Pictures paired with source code
==========
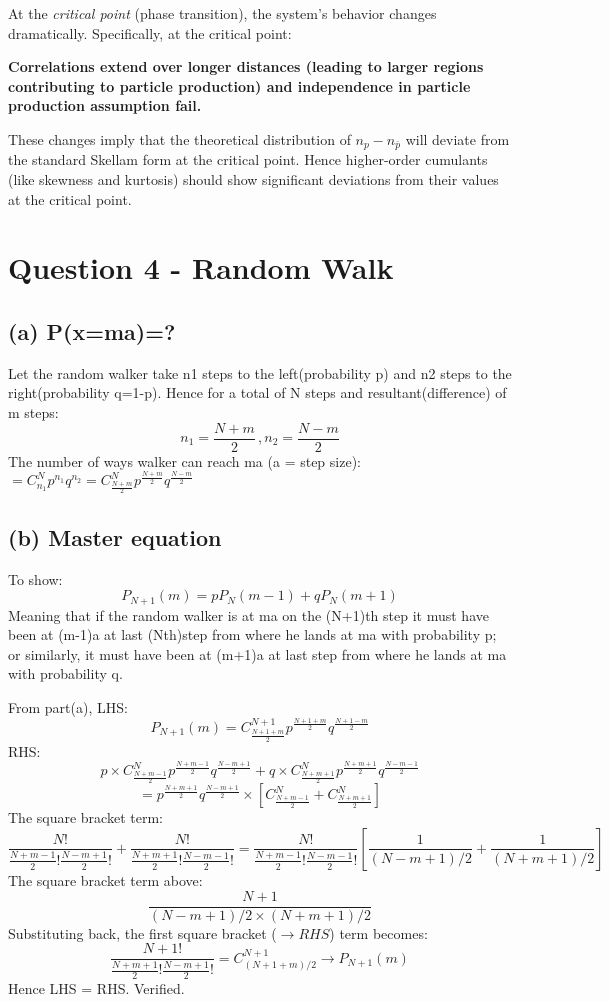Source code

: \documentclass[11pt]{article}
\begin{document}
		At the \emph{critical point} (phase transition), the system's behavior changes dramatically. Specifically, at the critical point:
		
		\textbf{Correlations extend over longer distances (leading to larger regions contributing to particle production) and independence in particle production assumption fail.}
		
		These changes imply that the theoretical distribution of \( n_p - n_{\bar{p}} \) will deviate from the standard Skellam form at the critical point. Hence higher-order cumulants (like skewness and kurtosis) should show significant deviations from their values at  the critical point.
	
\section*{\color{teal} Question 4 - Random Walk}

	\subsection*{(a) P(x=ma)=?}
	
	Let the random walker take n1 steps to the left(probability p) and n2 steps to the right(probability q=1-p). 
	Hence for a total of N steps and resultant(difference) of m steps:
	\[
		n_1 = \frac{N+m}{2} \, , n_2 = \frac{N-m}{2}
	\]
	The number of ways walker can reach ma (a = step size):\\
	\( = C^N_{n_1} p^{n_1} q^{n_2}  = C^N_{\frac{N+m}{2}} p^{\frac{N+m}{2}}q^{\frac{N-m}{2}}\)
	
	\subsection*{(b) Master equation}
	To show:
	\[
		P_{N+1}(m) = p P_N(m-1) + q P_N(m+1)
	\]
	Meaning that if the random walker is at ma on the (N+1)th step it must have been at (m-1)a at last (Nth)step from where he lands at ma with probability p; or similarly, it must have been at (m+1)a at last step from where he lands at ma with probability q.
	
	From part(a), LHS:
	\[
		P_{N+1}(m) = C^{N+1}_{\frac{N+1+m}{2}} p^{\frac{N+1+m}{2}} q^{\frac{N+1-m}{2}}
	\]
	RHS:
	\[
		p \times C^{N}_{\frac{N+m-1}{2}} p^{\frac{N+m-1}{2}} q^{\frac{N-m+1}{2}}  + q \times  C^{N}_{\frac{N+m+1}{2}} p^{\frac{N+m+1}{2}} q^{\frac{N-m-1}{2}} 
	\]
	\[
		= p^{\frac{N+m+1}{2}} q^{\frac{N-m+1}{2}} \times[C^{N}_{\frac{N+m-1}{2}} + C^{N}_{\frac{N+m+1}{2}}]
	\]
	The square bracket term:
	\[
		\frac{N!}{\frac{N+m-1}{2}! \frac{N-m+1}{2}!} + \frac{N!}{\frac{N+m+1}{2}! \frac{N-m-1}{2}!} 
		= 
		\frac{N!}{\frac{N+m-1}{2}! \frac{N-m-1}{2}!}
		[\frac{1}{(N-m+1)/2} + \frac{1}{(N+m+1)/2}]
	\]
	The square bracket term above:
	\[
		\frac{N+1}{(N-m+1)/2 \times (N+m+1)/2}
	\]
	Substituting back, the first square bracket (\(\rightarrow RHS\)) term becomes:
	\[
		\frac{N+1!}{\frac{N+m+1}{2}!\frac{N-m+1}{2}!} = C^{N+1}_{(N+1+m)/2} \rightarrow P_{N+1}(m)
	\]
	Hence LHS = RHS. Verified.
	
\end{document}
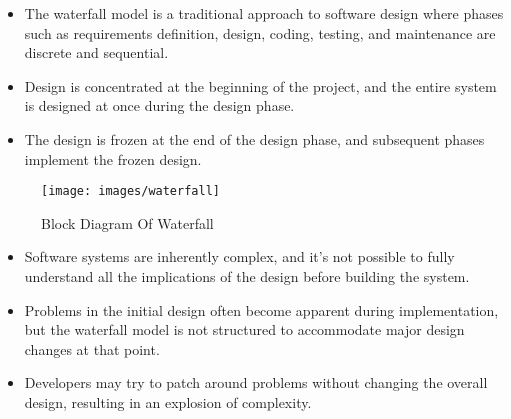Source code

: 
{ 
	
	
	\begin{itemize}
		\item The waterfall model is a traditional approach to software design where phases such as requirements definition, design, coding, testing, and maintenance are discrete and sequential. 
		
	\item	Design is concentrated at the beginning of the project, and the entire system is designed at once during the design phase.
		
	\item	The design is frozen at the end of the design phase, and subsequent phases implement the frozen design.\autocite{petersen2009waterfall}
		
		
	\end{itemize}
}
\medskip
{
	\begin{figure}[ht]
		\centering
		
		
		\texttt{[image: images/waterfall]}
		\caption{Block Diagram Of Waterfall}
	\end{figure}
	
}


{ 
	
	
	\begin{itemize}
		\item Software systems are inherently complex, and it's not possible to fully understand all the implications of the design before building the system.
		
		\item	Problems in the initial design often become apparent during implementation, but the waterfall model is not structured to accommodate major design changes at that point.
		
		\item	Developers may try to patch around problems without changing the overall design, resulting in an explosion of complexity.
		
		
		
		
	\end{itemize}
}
==========
#### [Directions for this task]
Return all records exactly; no pictures.

#### [Answer to this exercise]
Source code

: \documentclass[11pt]{article}
\begin{document}
		At the \emph{critical point} (phase transition), the system's behavior changes dramatically. Specifically, at the critical point:
		
		\textbf{Correlations extend over longer distances (leading to larger regions contributing to particle production) and independence in particle production assumption fail.}
		
		These changes imply that the theoretical distribution of \( n_p - n_{\bar{p}} \) will deviate from the standard Skellam form at the critical point. Hence higher-order cumulants (like skewness and kurtosis) should show significant deviations from their values at  the critical point.
	
\section*{\color{teal} Question 4 - Random Walk}

	\subsection*{(a) P(x=ma)=?}
	
	Let the random walker take n1 steps to the left(probability p) and n2 steps to the right(probability q=1-p). 
	Hence for a total of N steps and resultant(difference) of m steps:
	\[
		n_1 = \frac{N+m}{2} \, , n_2 = \frac{N-m}{2}
	\]
	The number of ways walker can reach ma (a = step size):\\
	\( = C^N_{n_1} p^{n_1} q^{n_2}  = C^N_{\frac{N+m}{2}} p^{\frac{N+m}{2}}q^{\frac{N-m}{2}}\)
	
	\subsection*{(b) Master equation}
	To show:
	\[
		P_{N+1}(m) = p P_N(m-1) + q P_N(m+1)
	\]
	Meaning that if the random walker is at ma on the (N+1)th step it must have been at (m-1)a at last (Nth)step from where he lands at ma with probability p; or similarly, it must have been at (m+1)a at last step from where he lands at ma with probability q.
	
	From part(a), LHS:
	\[
		P_{N+1}(m) = C^{N+1}_{\frac{N+1+m}{2}} p^{\frac{N+1+m}{2}} q^{\frac{N+1-m}{2}}
	\]
	RHS:
	\[
		p \times C^{N}_{\frac{N+m-1}{2}} p^{\frac{N+m-1}{2}} q^{\frac{N-m+1}{2}}  + q \times  C^{N}_{\frac{N+m+1}{2}} p^{\frac{N+m+1}{2}} q^{\frac{N-m-1}{2}} 
	\]
	\[
		= p^{\frac{N+m+1}{2}} q^{\frac{N-m+1}{2}} \times[C^{N}_{\frac{N+m-1}{2}} + C^{N}_{\frac{N+m+1}{2}}]
	\]
	The square bracket term:
	\[
		\frac{N!}{\frac{N+m-1}{2}! \frac{N-m+1}{2}!} + \frac{N!}{\frac{N+m+1}{2}! \frac{N-m-1}{2}!} 
		= 
		\frac{N!}{\frac{N+m-1}{2}! \frac{N-m-1}{2}!}
		[\frac{1}{(N-m+1)/2} + \frac{1}{(N+m+1)/2}]
	\]
	The square bracket term above:
	\[
		\frac{N+1}{(N-m+1)/2 \times (N+m+1)/2}
	\]
	Substituting back, the first square bracket (\(\rightarrow RHS\)) term becomes:
	\[
		\frac{N+1!}{\frac{N+m+1}{2}!\frac{N-m+1}{2}!} = C^{N+1}_{(N+1+m)/2} \rightarrow P_{N+1}(m)
	\]
	Hence LHS = RHS. Verified.
	
\end{document}
Source code

: 
{ 
	
	
	\begin{itemize}
		\item The waterfall model is a traditional approach to software design where phases such as requirements definition, design, coding, testing, and maintenance are discrete and sequential. 
		
	\item	Design is concentrated at the beginning of the project, and the entire system is designed at once during the design phase.
		
	\item	The design is frozen at the end of the design phase, and subsequent phases implement the frozen design.\autocite{petersen2009waterfall}
		
		
	\end{itemize}
}
\medskip
{
	\begin{figure}[ht]
		\centering
		
		
		\texttt{[image: images/waterfall]}
		\caption{Block Diagram Of Waterfall}
	\end{figure}
	
}


{ 
	
	
	\begin{itemize}
		\item Software systems are inherently complex, and it's not possible to fully understand all the implications of the design before building the system.
		
		\item	Problems in the initial design often become apparent during implementation, but the waterfall model is not structured to accommodate major design changes at that point.
		
		\item	Developers may try to patch around problems without changing the overall design, resulting in an explosion of complexity.
		
		
		
		
	\end{itemize}
}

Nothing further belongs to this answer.